*** Block opens ***

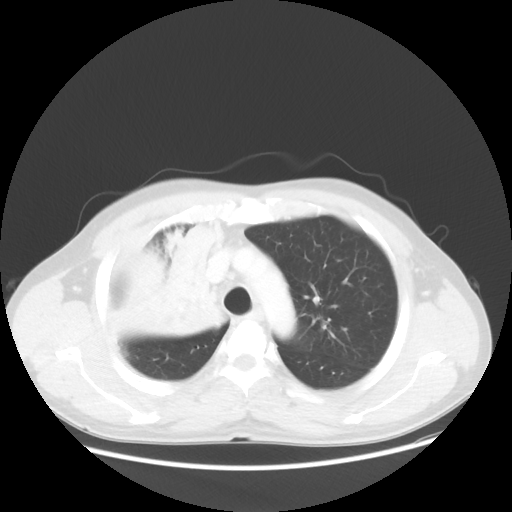
Chest CT, one axial slice. Position 41 of 56 along the scan axis. 100 kVp. Lung window (W 1500 / L -600 HU). 5 mm slice thickness. 512 × 512 image matrix. Male patient, age 60 years. Case-level facts recorded for this patient, not image findings: clinical TNM (as recorded): T2a N1 M0.
Structures marked on this image (rectangle marked by the reading radiologist):
- lung tumour (recorded histology: squamous cell carcinoma): bounding box [x1, y1, x2, y2] px = [102, 224, 221, 355]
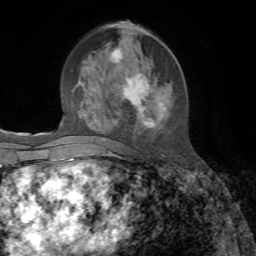
Breast MRI, one axial slice. Cropped to one breast. Dynamic contrast-enhanced series, time point 2 of 7 at this slice position (early post-contrast). 1.5 T. TE 4.3 ms, TR 8.7 ms. 256 × 256 image matrix, field of view 180 × 180 mm. Female patient.
Annotated regions visible in this slice (semi-automatic segmentation, software-assisted and operator-edited):
- enhancing-tissue mask used for the functional tumour volume (all voxels passing the contrast-enhancement thresholds inside the analysis volume; usually the tumour): bounding box (x1, y1, x2, y2) in pixels: (101, 46, 165, 141)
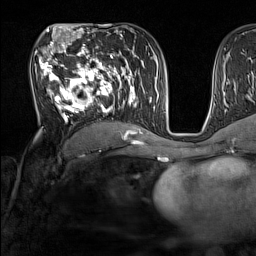
Breast MRI (dynamic contrast-enhanced), one axial slice; position 81 of 160 along the scan axis; cropped to one breast; dynamic contrast-enhanced series, time point 2 of 7 at this slice position (early post-contrast); 1.5 T; TE 1.8 ms, TR 5 ms; 256 × 256 image matrix. Female patient.
Outlined on this slice (semi-automatically segmented with operator editing):
- enhancing-tissue mask used for the functional tumour volume (all voxels passing the contrast-enhancement thresholds inside the analysis volume; usually the tumour): bounding box <35,44,137,131> (left, top, right, bottom; pixels)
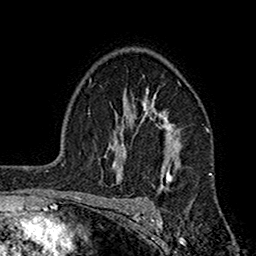
Breast MRI (dynamic contrast-enhanced), one axial slice; position 117 of 160 along the scan axis; cropped to one breast; dynamic contrast-enhanced series, time point 2 of 7 at this slice position (early post-contrast); 1.5 T; TE 2.7 ms, TR 5.2 ms; 256 × 256 image matrix, field of view 158 × 158 mm. Female patient.
Outlined on this slice (semi-automatic segmentation, software-assisted and operator-edited):
- enhancing-tissue mask used for the functional tumour volume (all voxels passing the contrast-enhancement thresholds inside the analysis volume; usually the tumour): box from (x=113, y=90) to (x=177, y=185) px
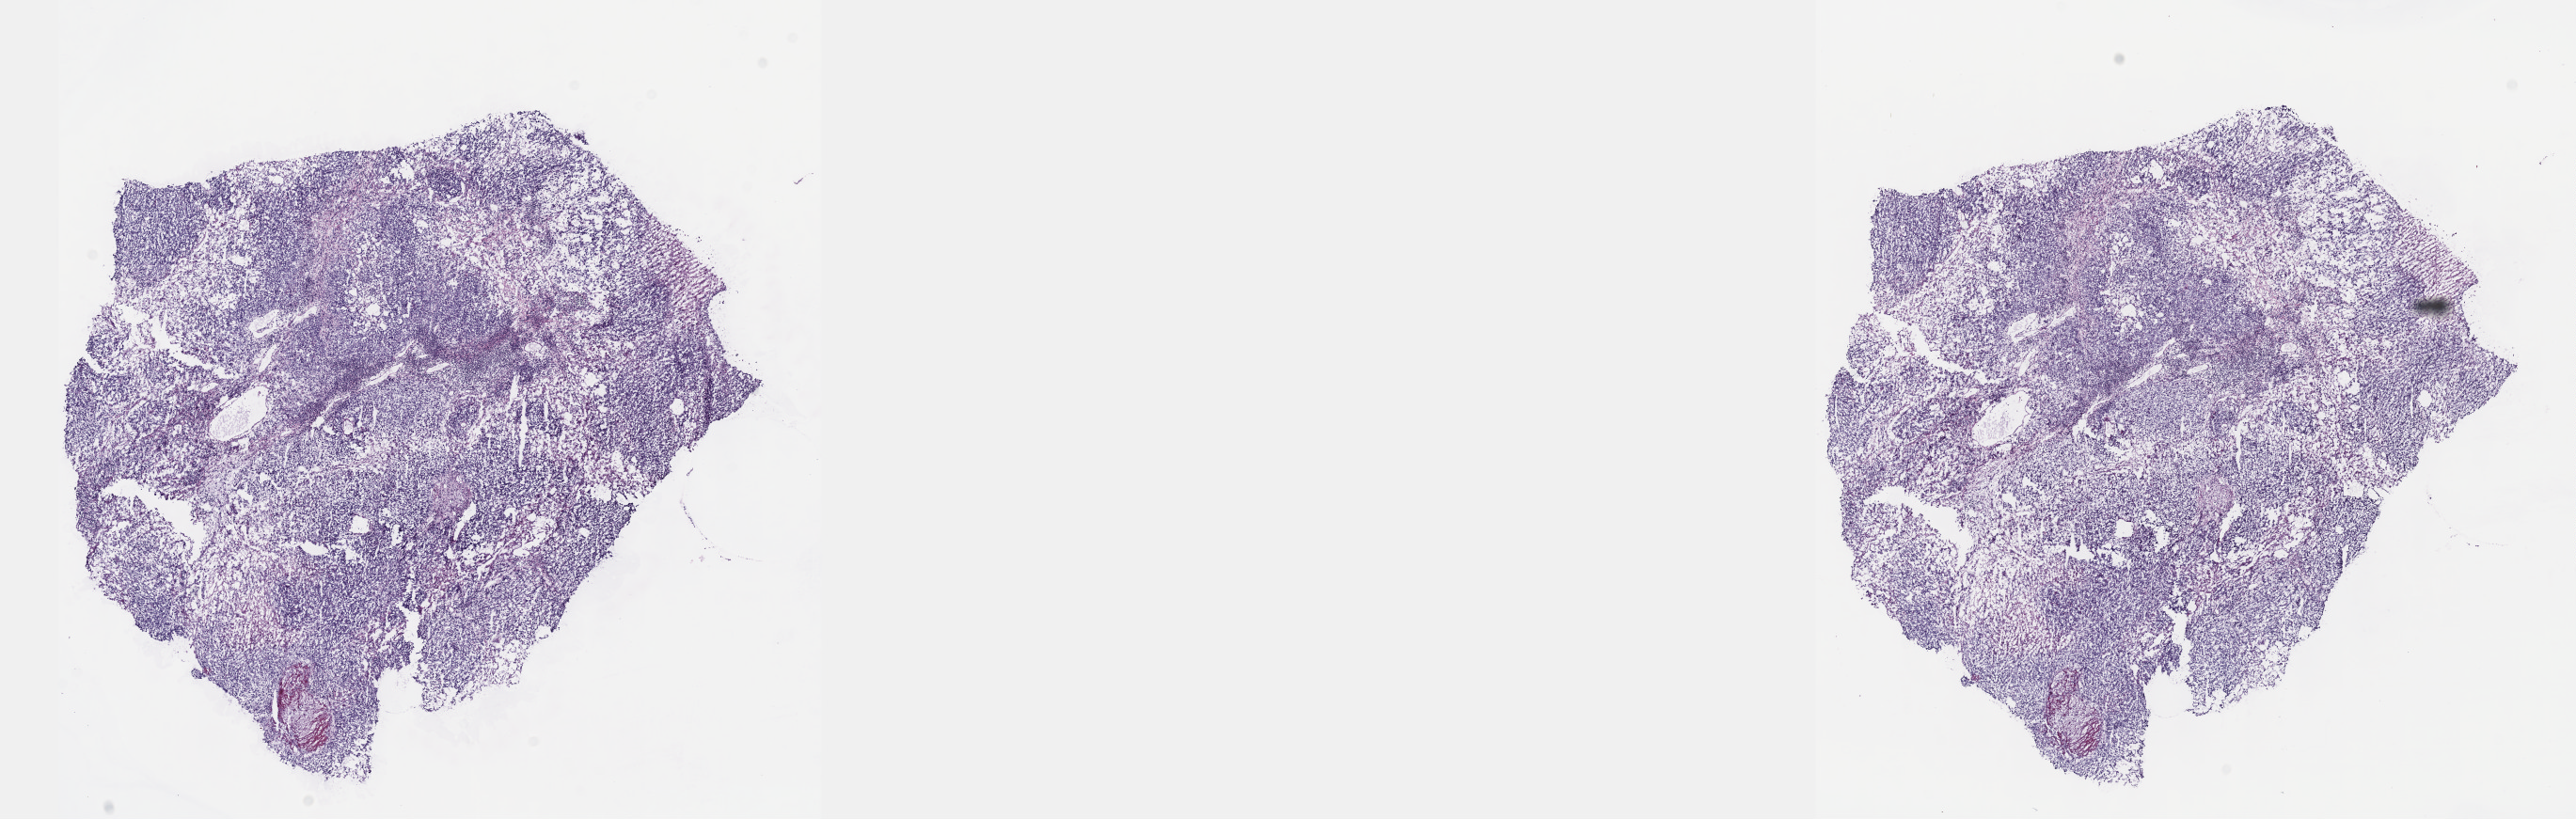
H&E whole-slide image, whole scanned area (about 22.1 x 7.0 mm) shown as a low-resolution overview. Male patient. Pathologist review of this section (percent, as recorded): tumour cells 100%, tumour nuclei 80%, normal cells 0%, stromal cells 0%, necrosis 0%. Inflammatory infiltration, as recorded: lymphocyte infiltration 1%, monocyte infiltration 0%, neutrophil infiltration 0%.
- specimen: frozen section from the top of the tissue portion; sample: primary tumour, testis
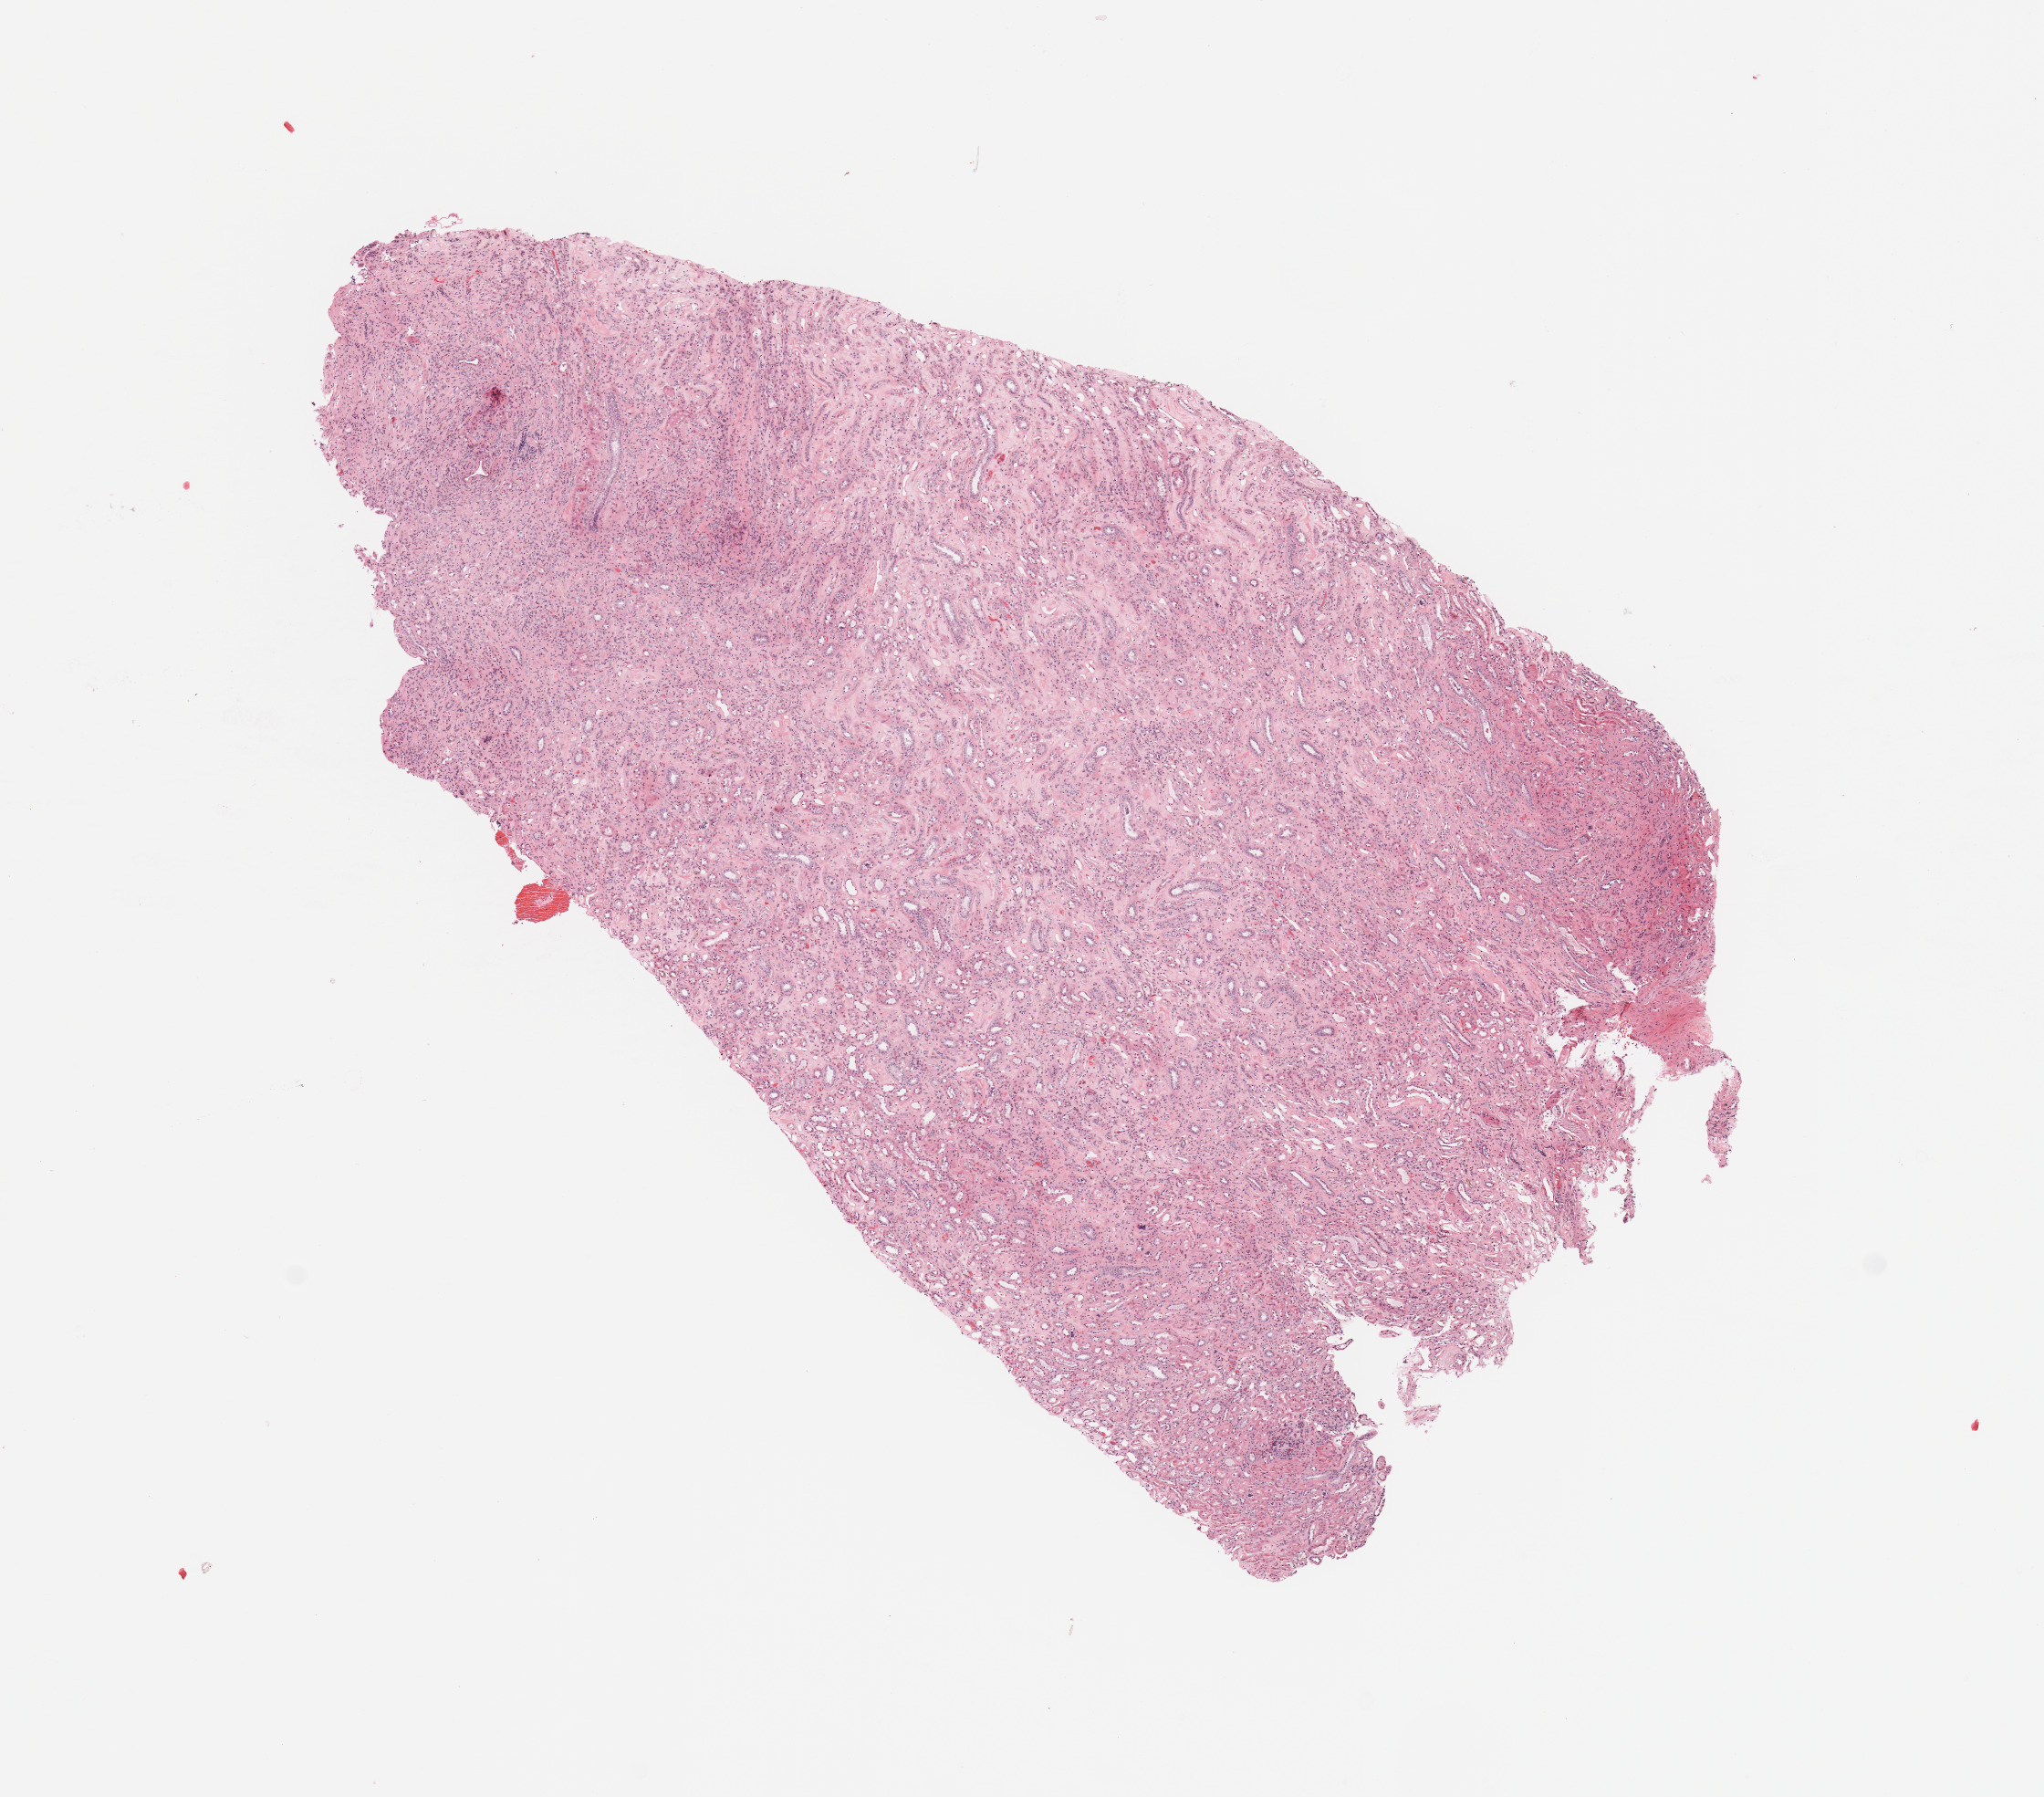
Whole-slide histology image, Hematoxylin and eosin (H&E) stained — a low-resolution overview of the entire scanned area, about 8.9 x 7.8 mm (acquisition: 20x scan). Normal (non-tumour) tissue sample, kidney. 89-year-old female patient.
- this section: normal (non-tumour) tissue from the same patient
- patient diagnosis: Renal cell carcinoma, NOS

*** Block closes ***

TASK DIRECTIONS: The records above must be printed exactly, but the pictures they hold should be omitted.

SOLUTION TO THIS EXERCISE:
Chest CT, one axial slice. Position 41 of 56 along the scan axis. 100 kVp. Lung window (W 1500 / L -600 HU). 5 mm slice thickness. 512 × 512 image matrix. Male patient, age 60 years. Case-level facts recorded for this patient, not image findings: clinical TNM (as recorded): T2a N1 M0.
Structures marked on this image (rectangle marked by the reading radiologist):
- lung tumour (recorded histology: squamous cell carcinoma): bounding box [x1, y1, x2, y2] px = [102, 224, 221, 355]
Breast MRI, one axial slice. Cropped to one breast. Dynamic contrast-enhanced series, time point 2 of 7 at this slice position (early post-contrast). 1.5 T. TE 4.3 ms, TR 8.7 ms. 256 × 256 image matrix, field of view 180 × 180 mm. Female patient.
Annotated regions visible in this slice (semi-automatic segmentation, software-assisted and operator-edited):
- enhancing-tissue mask used for the functional tumour volume (all voxels passing the contrast-enhancement thresholds inside the analysis volume; usually the tumour): bounding box (x1, y1, x2, y2) in pixels: (101, 46, 165, 141)
Breast MRI (dynamic contrast-enhanced), one axial slice; position 81 of 160 along the scan axis; cropped to one breast; dynamic contrast-enhanced series, time point 2 of 7 at this slice position (early post-contrast); 1.5 T; TE 1.8 ms, TR 5 ms; 256 × 256 image matrix. Female patient.
Outlined on this slice (semi-automatically segmented with operator editing):
- enhancing-tissue mask used for the functional tumour volume (all voxels passing the contrast-enhancement thresholds inside the analysis volume; usually the tumour): bounding box <35,44,137,131> (left, top, right, bottom; pixels)
Breast MRI (dynamic contrast-enhanced), one axial slice; position 117 of 160 along the scan axis; cropped to one breast; dynamic contrast-enhanced series, time point 2 of 7 at this slice position (early post-contrast); 1.5 T; TE 2.7 ms, TR 5.2 ms; 256 × 256 image matrix, field of view 158 × 158 mm. Female patient.
Outlined on this slice (semi-automatic segmentation, software-assisted and operator-edited):
- enhancing-tissue mask used for the functional tumour volume (all voxels passing the contrast-enhancement thresholds inside the analysis volume; usually the tumour): box from (x=113, y=90) to (x=177, y=185) px
H&E whole-slide image, whole scanned area (about 22.1 x 7.0 mm) shown as a low-resolution overview. Male patient. Pathologist review of this section (percent, as recorded): tumour cells 100%, tumour nuclei 80%, normal cells 0%, stromal cells 0%, necrosis 0%. Inflammatory infiltration, as recorded: lymphocyte infiltration 1%, monocyte infiltration 0%, neutrophil infiltration 0%.
- specimen: frozen section from the top of the tissue portion; sample: primary tumour, testis
Whole-slide histology image, Hematoxylin and eosin (H&E) stained — a low-resolution overview of the entire scanned area, about 8.9 x 7.8 mm (acquisition: 20x scan). Normal (non-tumour) tissue sample, kidney. 89-year-old female patient.
- this section: normal (non-tumour) tissue from the same patient
- patient diagnosis: Renal cell carcinoma, NOS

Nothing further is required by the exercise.